Last month, Nick Kypreos made a comment on Hockey Night in Canada that sent shivers down my spine by mentioning Ken Holland and Seattle in the same breath. Holland was a fantastic General Manager — in fact, one of the best — but has shown no resemblance to that in his recent years. He has yet to receive a new offer from the Detroit Red Wings ownership as his team spirals down a path of certain destruction. It would behoove Seattle, in my humble opinion, to scratch his name off the list of potential GM’s.
Detroit Red Wings General Manager Ken Holland was once considered to be the best in the business. His teams reached the playoffs for eighteen straight years and advanced to the Stanley Cup Finals four times — emerging as champions in three. The locker room housed legendary players such as Steve Yzerman, Pavel Datsyuk, Sergei Fedorov, and Chris Osgood.
Fans and opposing front-offices loved to hate them.
“I spent my 17-year career in different NHL front offices during this historic Red Wings run,” wrote Frank Provenzano in an article for the Athletic. “We would emulate Detroit. We would hate them. But we didn’t often beat them.”
It seems like yesterday that Sergei Fedorov, with his two-piece stick and white skates, was carving circles around my beloved Bruins. The reality is that his thirteen-year career with the Red Wings ended a decade and a half ago and those dominant years in Detroit are only visible in the rear-view mirror.
Last year, they missed the playoffs for the first time since 1989.
Any fan of the game understands that you can’t stay on top forever and that with regression comes rebuild. It’s an ebb and flow that drives our emotions and encourages a love-hate relationship with front-offices.
Teams in “rebuild mode” will generally drop the contracts of older players by trading them away for young prospects and draft picks. As their talent drops, so does the teams place in the standings — increasing their chances of gaining higher picks in the Entry Draft lottery.

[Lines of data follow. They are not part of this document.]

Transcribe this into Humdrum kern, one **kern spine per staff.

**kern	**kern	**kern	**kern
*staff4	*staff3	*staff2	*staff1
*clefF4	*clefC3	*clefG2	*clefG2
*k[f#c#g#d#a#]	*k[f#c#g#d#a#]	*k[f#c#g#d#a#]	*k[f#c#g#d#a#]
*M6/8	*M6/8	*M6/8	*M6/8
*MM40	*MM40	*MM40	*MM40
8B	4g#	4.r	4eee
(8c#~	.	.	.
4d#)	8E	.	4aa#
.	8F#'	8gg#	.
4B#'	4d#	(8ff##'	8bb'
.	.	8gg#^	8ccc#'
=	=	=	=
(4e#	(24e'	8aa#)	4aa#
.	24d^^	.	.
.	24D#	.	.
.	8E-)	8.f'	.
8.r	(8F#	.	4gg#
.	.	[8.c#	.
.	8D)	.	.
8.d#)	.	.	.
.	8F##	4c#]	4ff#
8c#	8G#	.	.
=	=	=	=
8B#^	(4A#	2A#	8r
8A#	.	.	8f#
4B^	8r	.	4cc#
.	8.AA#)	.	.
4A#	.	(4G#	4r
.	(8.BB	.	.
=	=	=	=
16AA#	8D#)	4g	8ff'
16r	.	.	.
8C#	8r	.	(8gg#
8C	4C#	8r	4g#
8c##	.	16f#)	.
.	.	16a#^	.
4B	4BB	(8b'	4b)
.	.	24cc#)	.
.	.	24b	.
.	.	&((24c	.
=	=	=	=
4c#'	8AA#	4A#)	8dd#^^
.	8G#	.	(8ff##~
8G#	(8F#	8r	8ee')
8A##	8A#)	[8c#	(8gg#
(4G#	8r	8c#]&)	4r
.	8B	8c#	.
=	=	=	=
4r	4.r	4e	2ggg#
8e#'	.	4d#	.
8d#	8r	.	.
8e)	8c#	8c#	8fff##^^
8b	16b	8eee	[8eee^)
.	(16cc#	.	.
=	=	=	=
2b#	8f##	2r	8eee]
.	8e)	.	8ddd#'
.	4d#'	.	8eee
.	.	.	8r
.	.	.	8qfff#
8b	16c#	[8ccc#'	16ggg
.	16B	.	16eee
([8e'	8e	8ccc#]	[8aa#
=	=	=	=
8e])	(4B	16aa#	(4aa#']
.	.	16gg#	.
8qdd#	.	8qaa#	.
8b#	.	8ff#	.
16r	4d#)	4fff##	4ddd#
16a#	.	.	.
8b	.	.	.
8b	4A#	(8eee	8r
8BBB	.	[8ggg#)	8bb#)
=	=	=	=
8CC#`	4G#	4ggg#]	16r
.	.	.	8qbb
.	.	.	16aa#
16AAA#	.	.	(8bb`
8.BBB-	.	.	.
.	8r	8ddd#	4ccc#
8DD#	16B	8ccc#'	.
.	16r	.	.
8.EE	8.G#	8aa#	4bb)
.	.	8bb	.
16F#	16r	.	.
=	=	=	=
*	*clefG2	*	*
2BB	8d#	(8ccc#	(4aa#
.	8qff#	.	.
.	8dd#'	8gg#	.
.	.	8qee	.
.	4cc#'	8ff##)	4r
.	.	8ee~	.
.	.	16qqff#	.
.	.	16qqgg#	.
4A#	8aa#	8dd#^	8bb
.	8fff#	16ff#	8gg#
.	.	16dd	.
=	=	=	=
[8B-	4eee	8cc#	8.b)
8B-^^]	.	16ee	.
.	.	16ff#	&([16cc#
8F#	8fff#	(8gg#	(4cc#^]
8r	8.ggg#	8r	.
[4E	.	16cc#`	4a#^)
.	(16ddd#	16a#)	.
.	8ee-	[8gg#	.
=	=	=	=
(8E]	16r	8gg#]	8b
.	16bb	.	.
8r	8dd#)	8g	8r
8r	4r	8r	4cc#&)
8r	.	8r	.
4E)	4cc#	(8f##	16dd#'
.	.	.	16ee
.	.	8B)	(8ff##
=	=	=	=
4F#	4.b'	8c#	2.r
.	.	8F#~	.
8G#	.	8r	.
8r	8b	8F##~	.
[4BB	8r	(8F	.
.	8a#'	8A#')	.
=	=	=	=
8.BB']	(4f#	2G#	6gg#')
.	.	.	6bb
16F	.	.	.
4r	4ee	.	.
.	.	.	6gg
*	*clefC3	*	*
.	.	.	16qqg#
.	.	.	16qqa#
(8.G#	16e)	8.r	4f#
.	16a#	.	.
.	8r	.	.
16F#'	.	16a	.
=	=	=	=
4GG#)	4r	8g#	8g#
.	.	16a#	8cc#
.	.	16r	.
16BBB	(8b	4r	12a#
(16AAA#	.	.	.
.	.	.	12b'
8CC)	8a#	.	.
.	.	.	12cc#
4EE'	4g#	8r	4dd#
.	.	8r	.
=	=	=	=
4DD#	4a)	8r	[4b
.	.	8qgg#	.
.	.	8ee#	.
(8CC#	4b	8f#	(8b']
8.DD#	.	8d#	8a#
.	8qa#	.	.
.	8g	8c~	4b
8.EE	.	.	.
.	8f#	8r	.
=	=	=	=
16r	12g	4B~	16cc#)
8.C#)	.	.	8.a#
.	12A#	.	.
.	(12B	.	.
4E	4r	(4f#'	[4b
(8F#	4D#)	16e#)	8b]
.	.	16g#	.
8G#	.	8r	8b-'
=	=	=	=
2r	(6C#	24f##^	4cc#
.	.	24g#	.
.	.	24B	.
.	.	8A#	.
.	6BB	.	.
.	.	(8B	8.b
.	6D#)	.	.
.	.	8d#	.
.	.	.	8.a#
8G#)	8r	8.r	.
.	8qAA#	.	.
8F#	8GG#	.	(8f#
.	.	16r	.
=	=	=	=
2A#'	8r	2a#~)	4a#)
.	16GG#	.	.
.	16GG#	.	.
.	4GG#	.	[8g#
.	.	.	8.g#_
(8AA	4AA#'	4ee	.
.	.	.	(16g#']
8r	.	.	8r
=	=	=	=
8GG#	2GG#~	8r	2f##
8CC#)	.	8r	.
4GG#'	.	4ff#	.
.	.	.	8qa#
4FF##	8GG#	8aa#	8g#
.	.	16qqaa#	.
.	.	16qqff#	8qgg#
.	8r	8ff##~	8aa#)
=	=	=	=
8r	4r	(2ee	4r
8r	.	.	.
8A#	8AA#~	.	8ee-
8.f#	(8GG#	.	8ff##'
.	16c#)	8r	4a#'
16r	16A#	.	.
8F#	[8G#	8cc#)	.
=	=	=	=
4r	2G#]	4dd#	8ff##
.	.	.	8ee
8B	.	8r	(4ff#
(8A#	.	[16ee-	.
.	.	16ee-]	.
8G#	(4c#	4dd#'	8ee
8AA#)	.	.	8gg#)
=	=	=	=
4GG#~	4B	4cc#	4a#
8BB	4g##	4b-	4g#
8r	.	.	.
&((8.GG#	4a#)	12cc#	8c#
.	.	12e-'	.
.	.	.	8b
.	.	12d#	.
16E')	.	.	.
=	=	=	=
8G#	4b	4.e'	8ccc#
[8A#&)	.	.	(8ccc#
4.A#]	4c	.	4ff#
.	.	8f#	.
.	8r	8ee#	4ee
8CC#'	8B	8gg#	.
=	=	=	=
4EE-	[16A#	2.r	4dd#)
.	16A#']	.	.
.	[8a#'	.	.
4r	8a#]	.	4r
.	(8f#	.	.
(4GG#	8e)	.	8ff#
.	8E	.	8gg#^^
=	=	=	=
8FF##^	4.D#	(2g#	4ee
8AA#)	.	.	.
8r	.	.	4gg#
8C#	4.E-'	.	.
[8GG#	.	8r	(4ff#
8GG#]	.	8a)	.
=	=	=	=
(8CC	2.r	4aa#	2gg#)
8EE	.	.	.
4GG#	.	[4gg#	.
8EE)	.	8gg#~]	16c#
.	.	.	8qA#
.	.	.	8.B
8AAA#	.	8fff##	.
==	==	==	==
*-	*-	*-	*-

Ken Holland seems to have missed the memo.
The Red Wings currently have 10 players with no-trade clauses, all of which are assigned to skaters over the age of 27.
NTC for every team in the NHL, ranked by total teams on the no-trade lists. Detroit leads, while Colorado actually does something good. pic.twitter.com/DdbZhv3EDd— Colin Cudmore (@CudmoreColin) July 25, 2017
Additionally, four players over the age of 30 have contracts which extend to at least the 2020-21 season.
The destruction isn’t all on the hands of Holland — he has after all attempted to right the ship over the last couple of years — but he played a major role in handcuffing the franchise with bad contracts and a limited prospect pool.
“Denial is a powerful thing. It kept the Detroit Red Wings in the playoff picture for an astonishing 25 consecutive seasons,” wrote Matt Larkin of the Hockey News. “Now it threatens to bind their feet in cement for years to come. The Wings’ post-season streak finally ended in 2016-17, but GM Ken Holland remains committed to keeping his team competitive in the present.”
The first few years will be challenging for Seattle and they need to have someone at the helm who can build prospect depth and handle contracts with the future in mind. I would be very hesitant to say that Holland fits that bill.
“Let’s make no mistake about it, Kenny Holland is out there,” Kypreos said on Hockey Night in Canada. “His contract is going to expire at the end of the year. No talks at all scheduled. It appears it might go all the way to the end of the season before it gets addressed. You’ve got to put him at the top of the list.”
While being a GM concerns a lot more than just contracts, it’s the on ice results that matter and Ken Holland is failing his team in that category.